The future, never in past tense

Peter Jennings took a smoke break, his first in years, from 9/11 live coverage. It was the beginning of his end. The Canadian co-author of “The Century” must have studied the Wright brothers, whose invention could lift itself up into thin air albeit for just a few blocks. But he had never seen anything like the two planes that aimed low that morning.

In the decade since, from Steve Jobs (the I-series) to Steve Chen (Youtube),

from Facebook to Twitter founders, we have seen a new breed of inventors.

Instead of fixating on the hunt for an old man, wrapped in blanket with a remote control, watching makeshift propaganda videos of himself (BL), these digital natives followed the trail to the future.

They limit data transmission to short bursts (140 characters) or miniaturize play-back device (I-pod) while charging only 99 cents per song. Search has evolved from generic to semantic and shopping from global E-Bay to local (Zagat).

Rattled? Yes.

Deterred? Hardly.

Five stages of grief, processed in one fell swoop (in less than a decade).

What evil didn’t plan, was for the very invention in the West, be used against dictators in the MidEast.

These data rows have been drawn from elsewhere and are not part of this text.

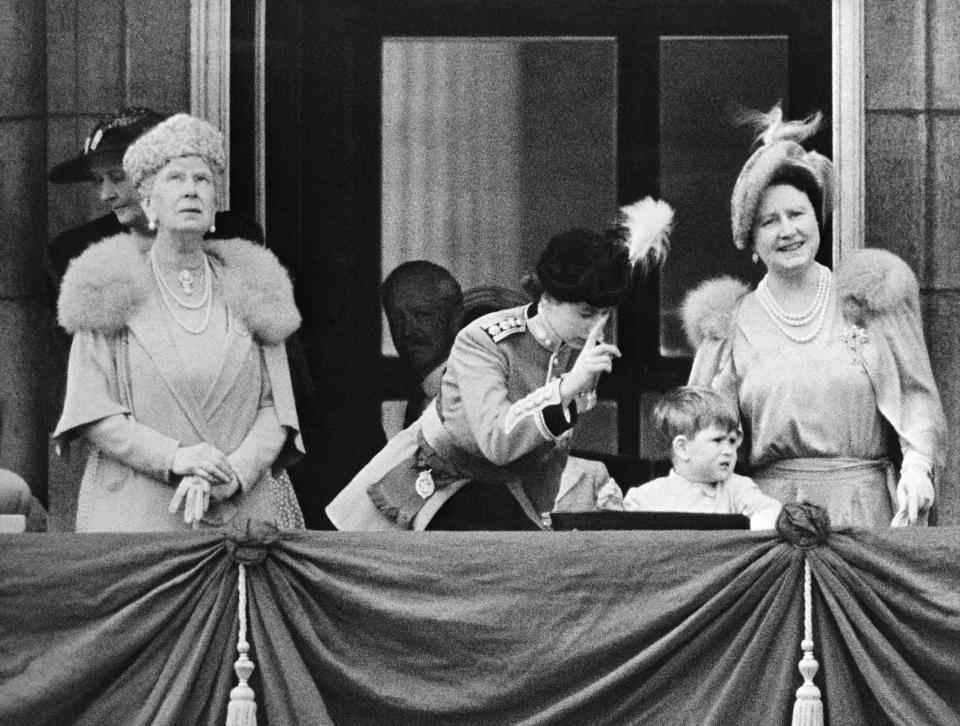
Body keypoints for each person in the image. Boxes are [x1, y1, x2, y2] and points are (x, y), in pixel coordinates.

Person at [326, 198, 673, 531]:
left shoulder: (573, 348)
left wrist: (542, 515)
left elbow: (551, 452)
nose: (595, 326)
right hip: (433, 489)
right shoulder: (483, 340)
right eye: (585, 314)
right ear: (548, 298)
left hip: (501, 490)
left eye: (603, 315)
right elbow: (497, 442)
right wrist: (565, 389)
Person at [683, 104, 946, 528]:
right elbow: (702, 437)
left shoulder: (868, 300)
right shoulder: (730, 326)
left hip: (863, 513)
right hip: (770, 521)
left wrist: (917, 467)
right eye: (769, 221)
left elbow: (915, 397)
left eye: (797, 214)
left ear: (818, 218)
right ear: (751, 239)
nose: (787, 231)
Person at [52, 114, 304, 531]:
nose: (190, 190)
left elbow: (277, 406)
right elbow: (91, 408)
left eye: (202, 179)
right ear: (147, 199)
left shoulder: (255, 281)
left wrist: (234, 475)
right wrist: (177, 459)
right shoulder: (102, 282)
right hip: (140, 513)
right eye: (174, 179)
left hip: (243, 512)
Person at [597, 387, 781, 530]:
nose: (729, 450)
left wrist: (763, 524)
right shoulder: (644, 498)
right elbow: (625, 544)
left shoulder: (738, 489)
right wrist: (613, 513)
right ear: (682, 448)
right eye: (717, 440)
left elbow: (768, 511)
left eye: (732, 441)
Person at [382, 261, 464, 428]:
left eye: (421, 315)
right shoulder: (420, 397)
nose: (407, 331)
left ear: (455, 319)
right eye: (397, 319)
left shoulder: (473, 394)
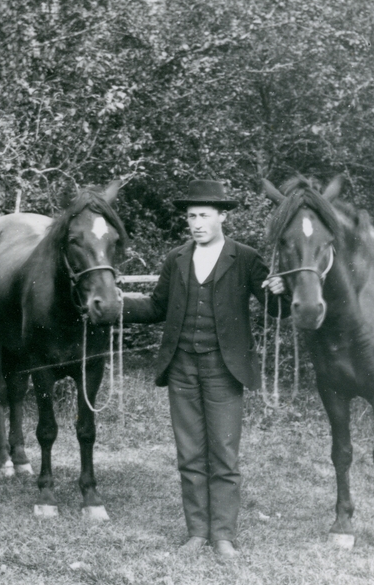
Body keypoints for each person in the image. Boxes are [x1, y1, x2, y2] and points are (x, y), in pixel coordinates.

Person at [119, 179, 287, 558]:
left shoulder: (245, 258)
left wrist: (282, 291)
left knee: (224, 453)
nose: (197, 223)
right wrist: (119, 305)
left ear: (222, 216)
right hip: (181, 367)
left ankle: (223, 535)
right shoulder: (176, 258)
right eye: (191, 216)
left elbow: (275, 309)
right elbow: (157, 306)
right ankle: (197, 532)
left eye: (204, 216)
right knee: (190, 454)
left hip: (224, 369)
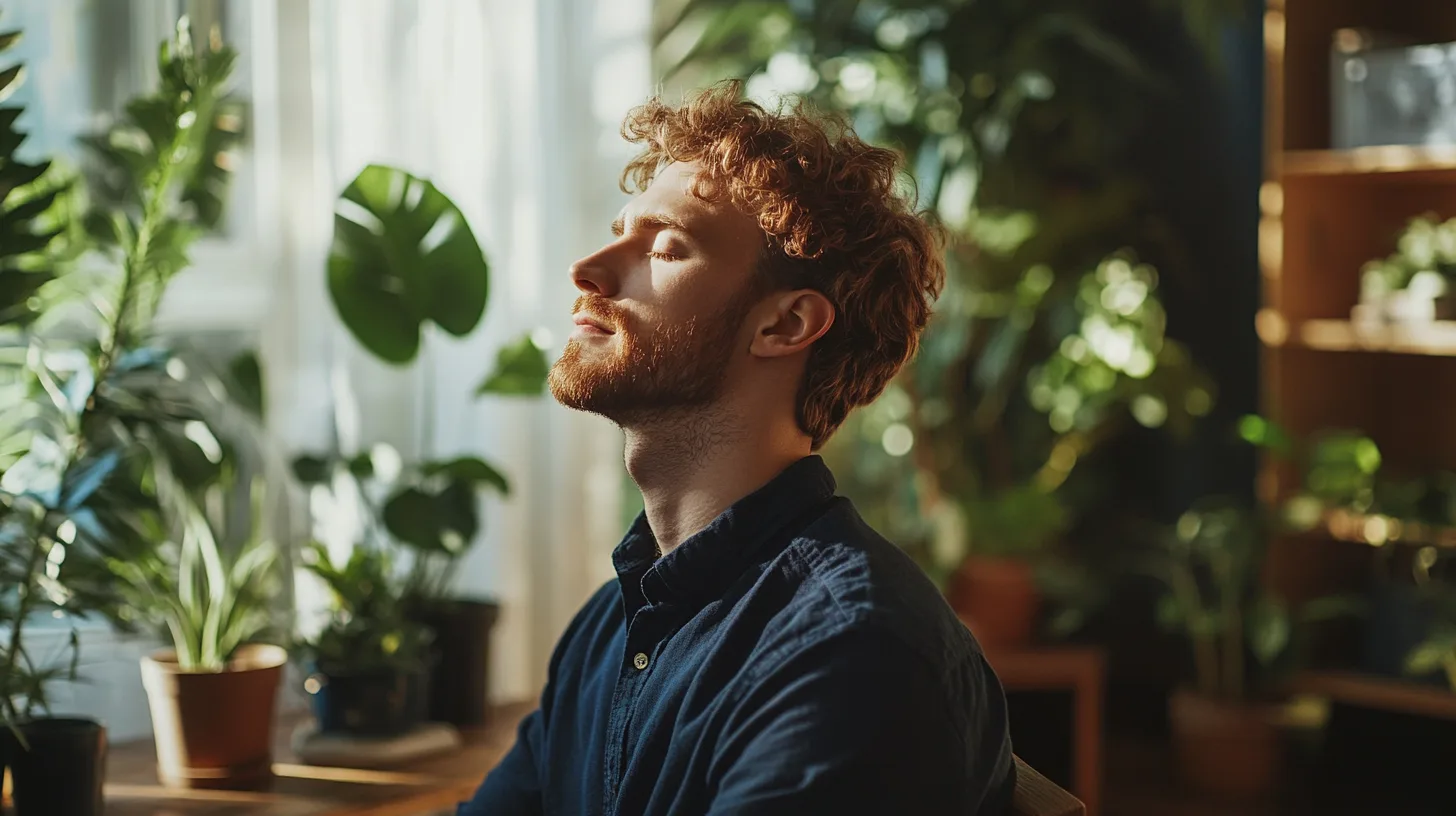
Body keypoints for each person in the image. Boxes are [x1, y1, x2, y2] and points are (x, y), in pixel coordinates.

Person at [459, 82, 1015, 816]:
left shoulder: (850, 654)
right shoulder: (611, 624)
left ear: (785, 325)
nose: (588, 268)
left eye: (664, 247)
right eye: (617, 230)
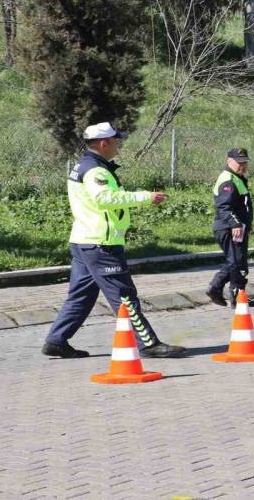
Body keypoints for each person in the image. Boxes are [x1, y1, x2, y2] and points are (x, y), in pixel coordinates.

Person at [43, 122, 185, 359]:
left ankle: (56, 341)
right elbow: (105, 199)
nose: (119, 145)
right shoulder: (95, 170)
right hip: (101, 244)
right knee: (124, 296)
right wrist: (145, 197)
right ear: (103, 143)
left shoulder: (84, 165)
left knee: (81, 296)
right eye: (116, 141)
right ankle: (148, 344)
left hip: (84, 241)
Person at [206, 148, 254, 308]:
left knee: (238, 262)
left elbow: (241, 205)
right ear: (229, 161)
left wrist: (246, 223)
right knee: (236, 262)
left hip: (236, 227)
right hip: (228, 227)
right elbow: (224, 206)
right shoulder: (228, 180)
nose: (242, 165)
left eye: (244, 162)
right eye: (239, 162)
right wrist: (235, 223)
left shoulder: (237, 178)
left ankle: (236, 295)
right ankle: (217, 289)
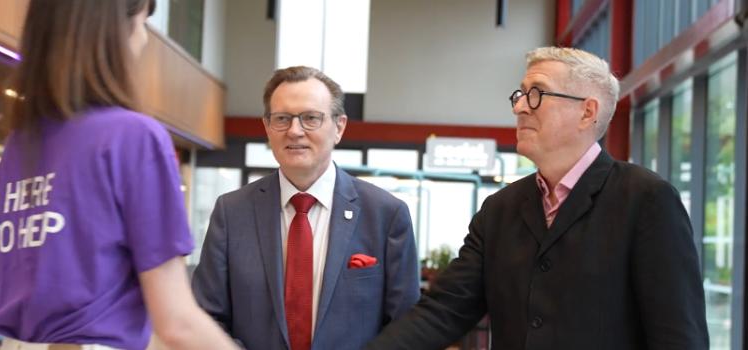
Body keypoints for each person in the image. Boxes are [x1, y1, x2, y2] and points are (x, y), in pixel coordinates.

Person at [366, 47, 709, 349]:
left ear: (587, 113)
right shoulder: (500, 209)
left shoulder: (646, 200)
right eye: (520, 95)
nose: (520, 108)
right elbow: (444, 310)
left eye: (537, 95)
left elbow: (678, 337)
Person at [0, 1, 238, 349]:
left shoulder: (20, 144)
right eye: (142, 23)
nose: (143, 40)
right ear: (109, 34)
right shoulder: (133, 137)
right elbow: (176, 321)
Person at [191, 66, 420, 350]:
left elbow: (406, 328)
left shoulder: (386, 215)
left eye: (311, 118)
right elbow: (205, 315)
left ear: (339, 127)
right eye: (282, 119)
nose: (295, 131)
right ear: (267, 127)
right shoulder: (232, 212)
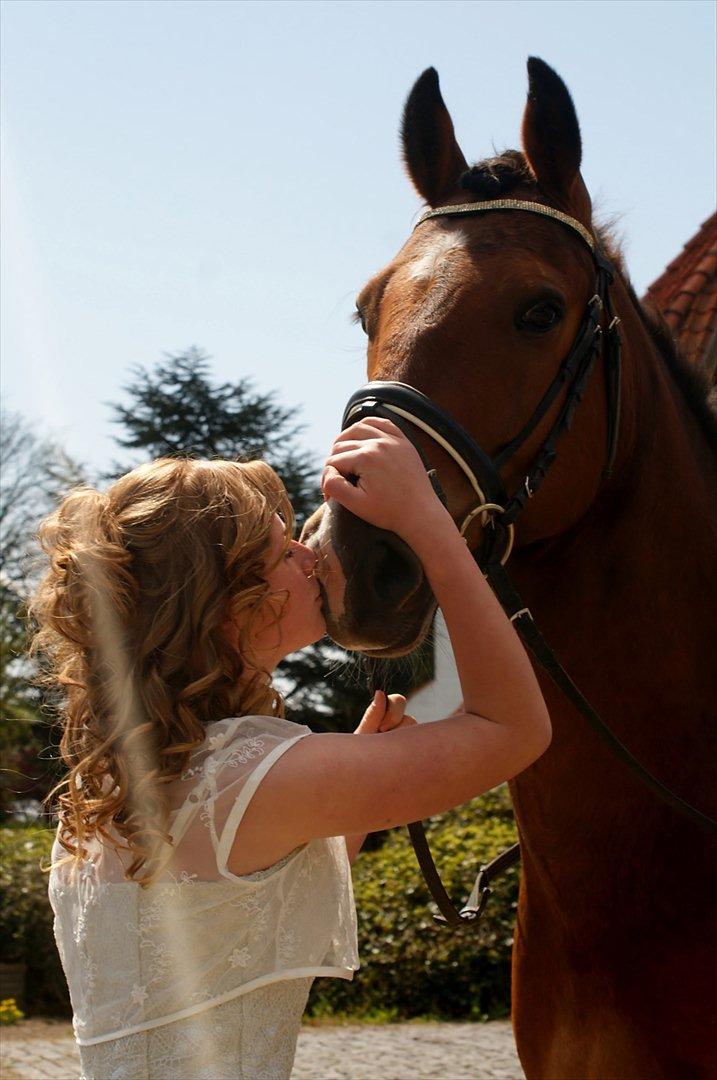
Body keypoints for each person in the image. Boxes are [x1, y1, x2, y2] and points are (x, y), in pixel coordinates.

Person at [33, 419, 551, 1080]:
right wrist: (430, 526)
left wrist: (353, 783)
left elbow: (245, 893)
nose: (311, 557)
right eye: (282, 553)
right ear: (223, 606)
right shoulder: (252, 772)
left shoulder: (114, 786)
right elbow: (513, 728)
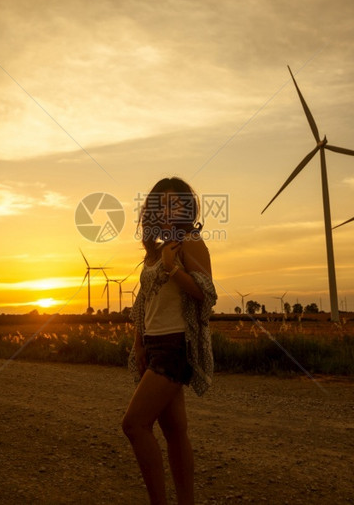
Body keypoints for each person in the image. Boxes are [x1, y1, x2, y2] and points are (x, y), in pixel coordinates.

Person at [122, 177, 217, 504]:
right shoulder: (159, 248)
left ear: (185, 208)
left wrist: (172, 269)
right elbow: (143, 302)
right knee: (175, 433)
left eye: (173, 203)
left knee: (134, 425)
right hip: (153, 344)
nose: (165, 210)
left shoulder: (189, 242)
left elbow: (206, 295)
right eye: (159, 204)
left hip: (177, 345)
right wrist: (139, 343)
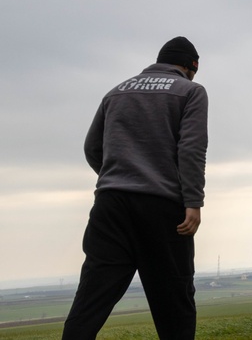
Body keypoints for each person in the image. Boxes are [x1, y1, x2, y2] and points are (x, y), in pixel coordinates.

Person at [62, 36, 208, 340]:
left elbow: (92, 147)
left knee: (92, 297)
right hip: (162, 207)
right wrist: (193, 202)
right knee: (174, 300)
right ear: (190, 66)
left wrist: (117, 178)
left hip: (110, 204)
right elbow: (191, 148)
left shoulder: (116, 91)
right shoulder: (190, 91)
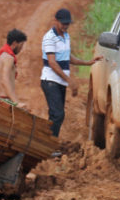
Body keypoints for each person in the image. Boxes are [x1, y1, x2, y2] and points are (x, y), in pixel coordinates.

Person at [40, 8, 102, 137]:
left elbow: (67, 57)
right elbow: (52, 62)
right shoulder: (49, 38)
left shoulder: (66, 36)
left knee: (56, 115)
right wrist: (69, 81)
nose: (65, 26)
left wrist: (87, 62)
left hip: (59, 81)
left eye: (67, 24)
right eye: (63, 23)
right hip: (50, 81)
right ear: (55, 21)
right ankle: (50, 144)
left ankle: (48, 142)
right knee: (58, 114)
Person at [0, 28, 28, 108]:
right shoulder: (9, 58)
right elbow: (4, 80)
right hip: (5, 100)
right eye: (21, 45)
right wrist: (16, 102)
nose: (21, 49)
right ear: (15, 43)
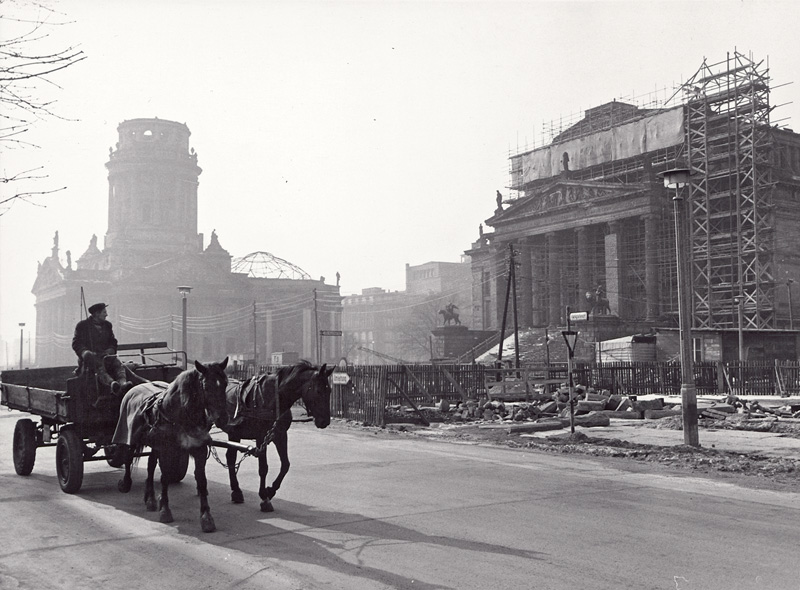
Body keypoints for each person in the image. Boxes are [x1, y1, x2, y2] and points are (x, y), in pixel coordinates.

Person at [72, 302, 129, 395]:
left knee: (118, 364)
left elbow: (113, 341)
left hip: (106, 356)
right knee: (98, 366)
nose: (106, 314)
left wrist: (111, 349)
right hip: (90, 358)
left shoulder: (108, 325)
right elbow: (76, 343)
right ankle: (112, 383)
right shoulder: (82, 326)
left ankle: (123, 383)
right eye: (104, 312)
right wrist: (85, 352)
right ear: (97, 314)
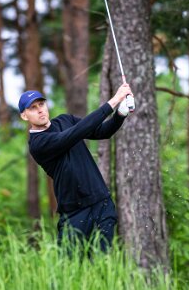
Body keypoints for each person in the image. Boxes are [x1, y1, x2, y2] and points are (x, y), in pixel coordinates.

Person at [19, 83, 133, 251]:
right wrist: (115, 100)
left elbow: (102, 131)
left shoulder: (65, 120)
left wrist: (121, 114)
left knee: (103, 265)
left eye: (41, 104)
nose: (40, 110)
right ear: (24, 116)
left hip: (101, 203)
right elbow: (74, 134)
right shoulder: (37, 144)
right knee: (71, 270)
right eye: (33, 108)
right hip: (75, 213)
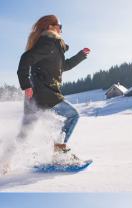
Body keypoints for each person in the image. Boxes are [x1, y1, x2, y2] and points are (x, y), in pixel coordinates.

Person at [17, 15, 90, 153]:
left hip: (35, 94)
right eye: (60, 26)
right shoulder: (49, 43)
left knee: (25, 132)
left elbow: (64, 66)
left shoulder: (53, 46)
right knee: (73, 115)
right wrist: (26, 84)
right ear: (51, 27)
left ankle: (2, 161)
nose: (61, 29)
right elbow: (26, 58)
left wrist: (81, 55)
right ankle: (58, 152)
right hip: (45, 92)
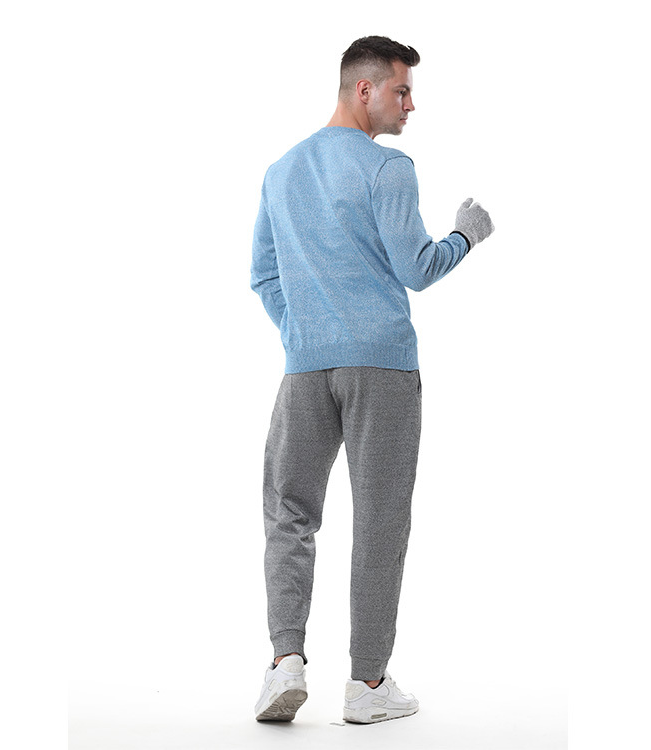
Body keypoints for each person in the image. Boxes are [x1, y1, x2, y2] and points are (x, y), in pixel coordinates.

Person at [250, 35, 494, 724]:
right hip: (381, 368)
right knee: (380, 520)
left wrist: (306, 331)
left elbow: (263, 275)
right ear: (365, 89)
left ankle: (285, 662)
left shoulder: (281, 171)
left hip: (305, 369)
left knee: (290, 511)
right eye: (402, 90)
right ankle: (367, 684)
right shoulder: (389, 168)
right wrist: (467, 234)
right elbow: (417, 268)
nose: (411, 105)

(Arab Spring propagated and went tweet-viral in Egypt, birth place of caliphate).

You can take down a building, but not its blueprint.

Yes, there were people who ran down the stairs to safety, and stayed there in the past.

But there were also 343 heroes who ran up the stairs, 43 more than at Gates of Fire, to “fight (fire) in the shade” .

Just as the analog stairway (Encyclopedia Britannica, book stacks) shows the way down, the digital one (Wikipedia, Skype) points to “the sky is the limit”.

In the decade since, we have started “friending” each other, made possible by another Harvard drop-out, whether we were from NYC or not, just because we all share in a future, that will never be conjugated in past tense.